### [Dataset entries]
<<<<

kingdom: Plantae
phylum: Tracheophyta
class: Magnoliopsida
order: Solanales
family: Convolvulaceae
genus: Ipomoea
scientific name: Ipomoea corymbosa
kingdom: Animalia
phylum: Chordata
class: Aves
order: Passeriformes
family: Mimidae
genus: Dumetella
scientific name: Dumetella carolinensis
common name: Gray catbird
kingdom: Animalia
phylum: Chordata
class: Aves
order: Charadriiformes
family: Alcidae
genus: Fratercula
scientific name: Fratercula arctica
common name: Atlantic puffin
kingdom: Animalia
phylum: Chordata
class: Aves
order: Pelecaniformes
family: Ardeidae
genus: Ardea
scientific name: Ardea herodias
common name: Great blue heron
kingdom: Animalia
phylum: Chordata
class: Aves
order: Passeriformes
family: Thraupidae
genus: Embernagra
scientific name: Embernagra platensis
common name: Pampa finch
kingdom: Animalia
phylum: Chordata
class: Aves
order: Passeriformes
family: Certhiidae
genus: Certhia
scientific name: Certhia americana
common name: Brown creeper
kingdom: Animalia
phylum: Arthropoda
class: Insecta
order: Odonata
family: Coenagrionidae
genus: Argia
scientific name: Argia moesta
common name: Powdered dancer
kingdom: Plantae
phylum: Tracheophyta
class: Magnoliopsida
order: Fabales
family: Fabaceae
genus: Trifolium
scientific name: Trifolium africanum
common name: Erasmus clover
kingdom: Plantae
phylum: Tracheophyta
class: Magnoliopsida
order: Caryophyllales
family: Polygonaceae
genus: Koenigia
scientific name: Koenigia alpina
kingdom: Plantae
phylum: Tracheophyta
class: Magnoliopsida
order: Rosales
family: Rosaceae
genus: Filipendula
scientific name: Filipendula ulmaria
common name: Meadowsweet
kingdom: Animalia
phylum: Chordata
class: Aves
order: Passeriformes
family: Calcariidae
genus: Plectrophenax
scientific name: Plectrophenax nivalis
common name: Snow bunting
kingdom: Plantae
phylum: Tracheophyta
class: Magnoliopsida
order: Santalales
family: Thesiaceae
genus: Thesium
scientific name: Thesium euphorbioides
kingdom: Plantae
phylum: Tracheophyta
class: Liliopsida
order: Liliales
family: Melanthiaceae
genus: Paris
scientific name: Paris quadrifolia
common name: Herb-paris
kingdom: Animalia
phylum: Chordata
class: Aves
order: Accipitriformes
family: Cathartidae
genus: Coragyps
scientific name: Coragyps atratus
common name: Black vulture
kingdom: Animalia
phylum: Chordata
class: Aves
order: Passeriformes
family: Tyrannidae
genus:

>>>>

Quote the material above word for word, from its first line through the line containing "scientific name: Certhia americana", with both of those lines included.

### [Answer for this exercise]
kingdom: Plantae
phylum: Tracheophyta
class: Magnoliopsida
order: Solanales
family: Convolvulaceae
genus: Ipomoea
scientific name: Ipomoea corymbosa
kingdom: Animalia
phylum: Chordata
class: Aves
order: Passeriformes
family: Mimidae
genus: Dumetella
scientific name: Dumetella carolinensis
common name: Gray catbird
kingdom: Animalia
phylum: Chordata
class: Aves
order: Charadriiformes
family: Alcidae
genus: Fratercula
scientific name: Fratercula arctica
common name: Atlantic puffin
kingdom: Animalia
phylum: Chordata
class: Aves
order: Pelecaniformes
family: Ardeidae
genus: Ardea
scientific name: Ardea herodias
common name: Great blue heron
kingdom: Animalia
phylum: Chordata
class: Aves
order: Passeriformes
family: Thraupidae
genus: Embernagra
scientific name: Embernagra platensis
common name: Pampa finch
kingdom: Animalia
phylum: Chordata
class: Aves
order: Passeriformes
family: Certhiidae
genus: Certhia
scientific name: Certhia americana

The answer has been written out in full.